Sam Neill, as her husband, stands and drinks
And fails to grasp a single thing she thinks.
By the end, we know what Potter hates:
Bigots, God, and the United States,
And Anglo-Saxon men in suits and ties
Who seem unable to control their flies.
And here’s the hook: I guess it could be worse,
But—brace yourself—the whole damn thing’s in verse.
Rhyming couplets, five-stress lines, the lot:
A Michael Bay production this is not.
“Do make yourself at home. Come; sit by me,
Something to drink?

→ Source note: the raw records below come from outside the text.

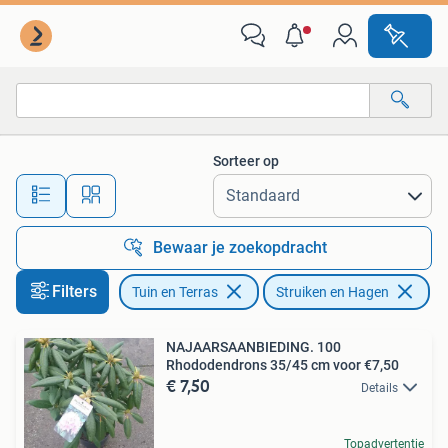
Planten | Struiken en Hagen
Sorteer op
Alle afstanden…
Bewaar je zoekopdracht
Filters
Tuin en Terras
Struiken en Hagen
NAJAARSAANBIEDING. 100
Rhododendrons 35/45 cm voor €7,50
€ 7,50
Details
Topadvertentie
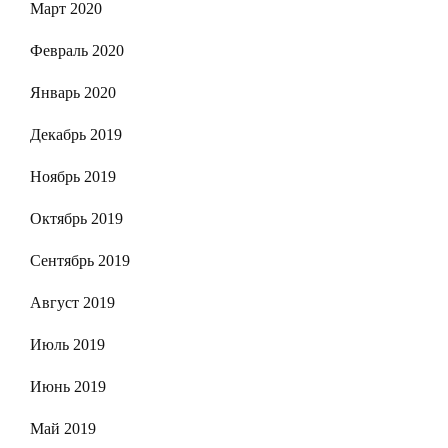
Март 2020
Февраль 2020
Январь 2020
Декабрь 2019
Ноябрь 2019
Октябрь 2019
Сентябрь 2019
Август 2019
Июль 2019
Июнь 2019
Май 2019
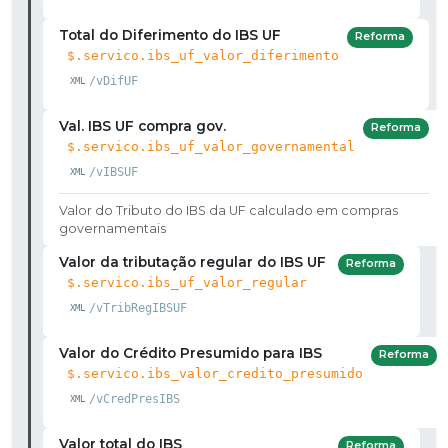
Total do Diferimento do IBS UF
Reforma
$.servico.ibs_uf_valor_diferimento
/vDifUF
Val. IBS UF compra gov.
Reforma
$.servico.ibs_uf_valor_governamental
/vIBSUF
Valor do Tributo do IBS da UF calculado em compras
governamentais
Valor da tributação regular do IBS UF
Reforma
$.servico.ibs_uf_valor_regular
/vTribRegIBSUF
Valor do Crédito Presumido para IBS
Reforma
$.servico.ibs_valor_credito_presumido
/vCredPresIBS
Valor total do IBS
Reforma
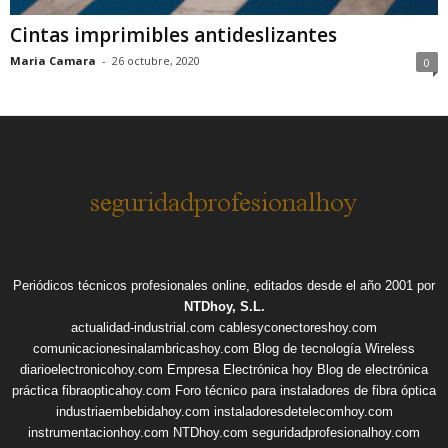
Cintas imprimibles antideslizantes
Maria Camara
-
26 octubre, 2020
0
Periódicos técnicos profesionales online, editados desde el año 2001 por
NTDhoy, S.L.
actualidad-industrial.com
cablesyconectoreshoy.com
comunicacionesinalambricashoy.com
Blog de tecnología Wireless
diarioelectronicohoy.com
Empresa Electrónica hoy
Blog de electrónica
práctica
fibraopticahoy.com
Foro técnico para instaladores de fibra óptica
industriaembebidahoy.com
instaladoresdetelecomhoy.com
instrumentacionhoy.com
NTDhoy.com
seguridadprofesionalhoy.com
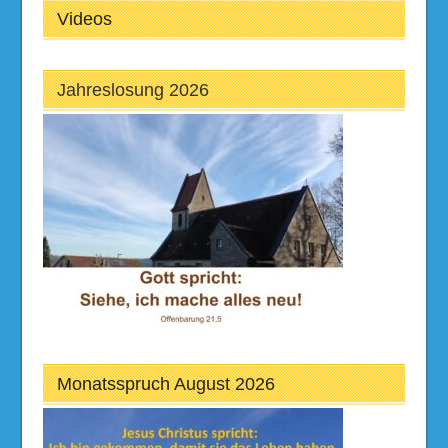
Videos
Jahreslosung 2026
Monatsspruch August 2026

Perhaps you’d like some tea.”
You may get off on this enthralling stuff,
But after half an hour I’d had enough.
I have a secret hunch that Potter knows
Her tale is skimpy; that is why she goes
For multiple dissolves, CCTV,
And endless slo-mo: all the devilry
That smart directors use to fill the time—
Think George Lucas, minus droids, plus rhyme.
I’d love to say I watched this film and cried
At witnessing the cultural divide
That Potter sees as wounding West and East;
I could have squeezed my Raisinets, at least.
As things stand, I came out more
impressed—
Check out Joan Allen in a running vest,
Sweating those pentameters away—
Than moved by anything it had to say.
“Yes” is brave; I only wish its beauty
Didn’t come with such a sense of duty.
It leaves you looking coldly down your nose
At movies where the people speak in prose.
(Should you want a Potter who will carry
The flag for British movies, bring on Harry.)
So just imagine all the table talk
These coming summer evenings in New York:
“Darling, ‘Yes’ is playing. We could go
And skip the ‘O.C.’ rerun. Shall we?” “No.”